When conventional property sales were going through a rough patch in the ‘70s, Trowbridge devised a concept to attract more buyers at a lower price.
He calls it ‘vacation ownership’ but it’s more commonly known as timeshare and it’s a big business. At least three million North Americans own timeshares around the world.
“When I came up with this, Europe had timeshares, where people leased their place to people who took their vacation the same week every year,” the 81-year-old Trowbridge explained via phone from his Florida home.
“I took it a step further, where you owned that week so you could buy it, rent it, or trade it to go elsewhere. The key word is ownership.”

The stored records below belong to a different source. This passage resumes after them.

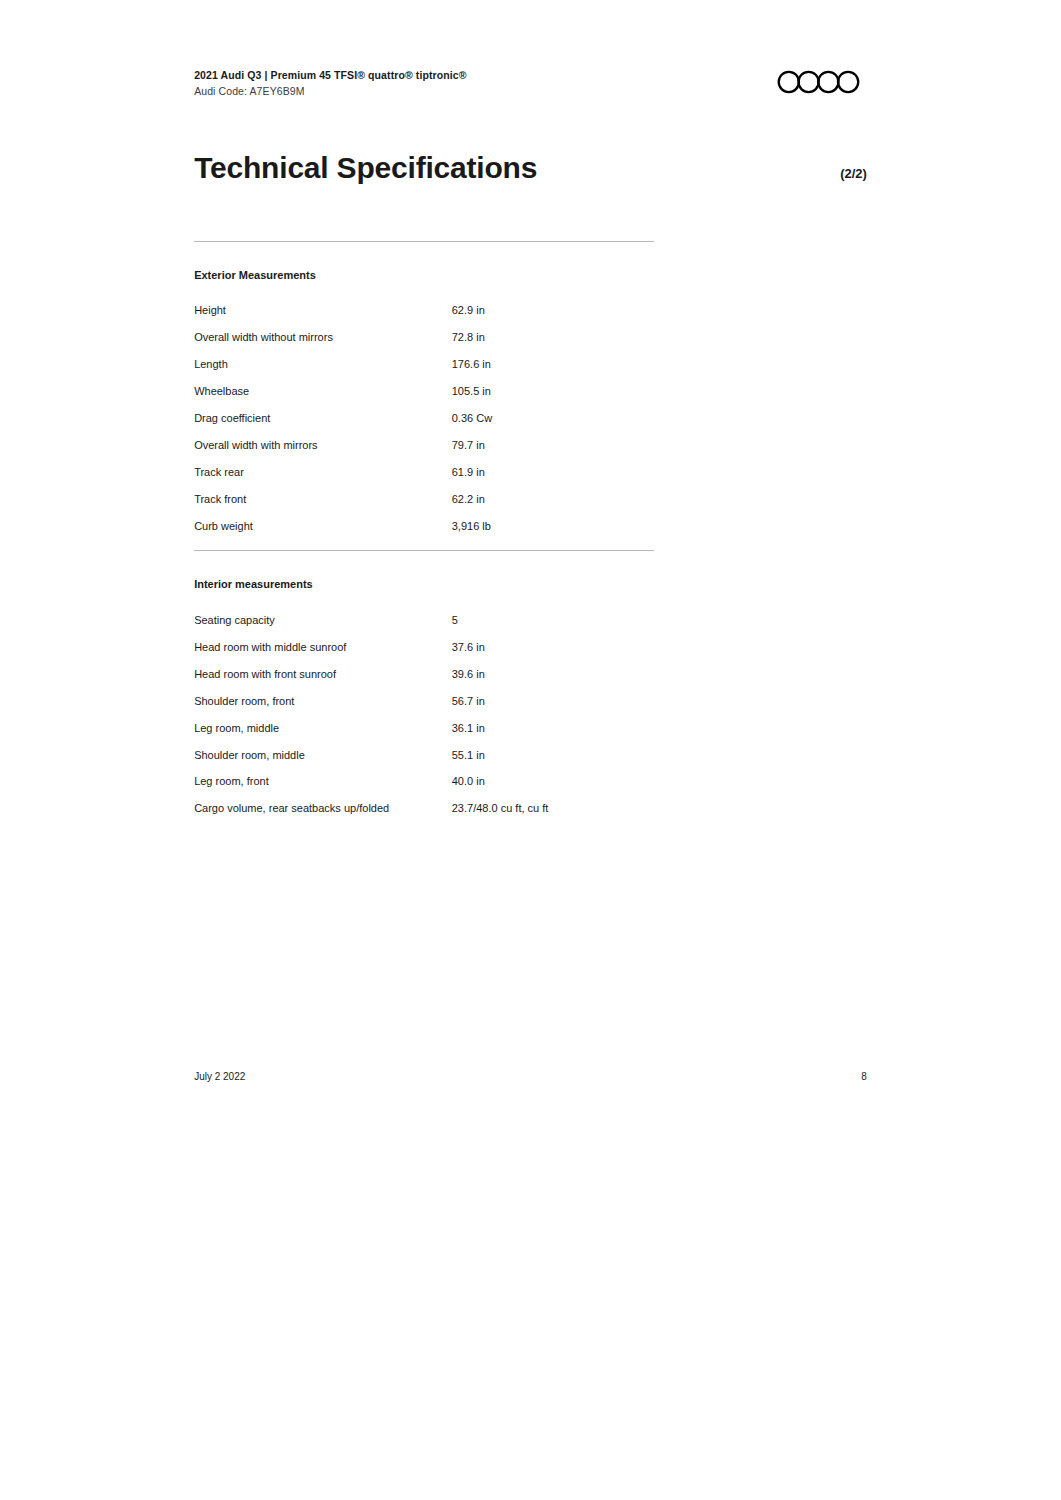2021 Audi Q3 | Premium 45 TFSI® quattro® tiptronic®
Audi Code: A7EY6B9M
Technical Specifications
(2/2)
Exterior Measurements
| Height | 62.9 in |
| Overall width without mirrors | 72.8 in |
| Length | 176.6 in |
| Wheelbase | 105.5 in |
| Drag coefficient | 0.36 Cw |
| Overall width with mirrors | 79.7 in |
| Track rear | 61.9 in |
| Track front | 62.2 in |
| Curb weight | 3,916 lb |
Interior measurements
| Seating capacity | 5 |
| Head room with middle sunroof | 37.6 in |
| Head room with front sunroof | 39.6 in |
| Shoulder room, front | 56.7 in |
| Leg room, middle | 36.1 in |
| Shoulder room, middle | 55.1 in |
| Leg room, front | 40.0 in |
| Cargo volume, rear seatbacks up/folded | 23.7/48.0 cu ft, cu ft |
July 2 2022 8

In 1974, Trowbridge developed the first timeshare resort in North America
on Sanibel Island in southwest Florida. All 31 units sold in 18 months.
Skeptics initially didn’t understand the advantages of owning their vacation,
he said. But it didn’t take long before consumers embraced the idea of
sharing the property taxes and maintenance of their vacation property
with 50 others.
Sales took off at Trowbridge’s Captran Resorts International Inc.
What began as a $500,000-a-year business earned $50 million annually
and employed 800 at its peak.
By the time Trowbridge sold Captran, he had developed 35 timeshare resorts
in the U.S., Canada and the Caribbean, and life had taken him and his family far from his Sarnia roots.
Trowbridge was raised in a home on Lakeshore Road and graduated from SCITS.
“When I grew up there, I thought Sarnia was the greatest place in the world,” he said.
He left for Bowling Green University in Ohio, where he became student president and was named Outstanding Male Student while earning a degree in business.
Trowbridge returned briefly to Sarnia to sell life insurance, but admits he didn’t enjoy it. When offered a scholarship to earn an MBA at Bowling Green, he was gone again, and went on to earn a PhD at the University of Michigan.
Trowbridge eventually left for a job in Miami and still lives in Florida, enjoying the year-round warmth and continuing to work as founder and president of a timeshare industry headhunter company, Executive Quest, Inc.
Though he dislikes Sarnia’s climate he’s still in contact with his sister, Doreen Robertson, and other family here.
In 1981, during his busiest years in the business, Trowbridge wrote a book called “Resort Timesharing: How You Can Invest In Inflation-Proof Vacations for Life (Simon and Schuster Publishers, and still available at Amazon.com).
“I wrote it when I was going public with Captran Resorts and wanted a lot of publicity around the company,” he explained. The book sold 40,000 copies and landed him on The Today Show.
Trowbridge is now writing an autobiography. His early life in Sarnia includes the family story of his grandparents, Tom and Jean Kemsley, who owned the Bluewater Inn at Lakeshore and Murphy Roads, which burned down when Trowbridge was a young child.
The book will also reflect on his professional life and the timeshare industry, he said.
“When others didn’t think there was a future in vacation ownership and preferred to sell whole ownership, what they didn’t realize is that they could sell one or two timeshares a day, rather than one whole ownership a month,” Trowbridge said.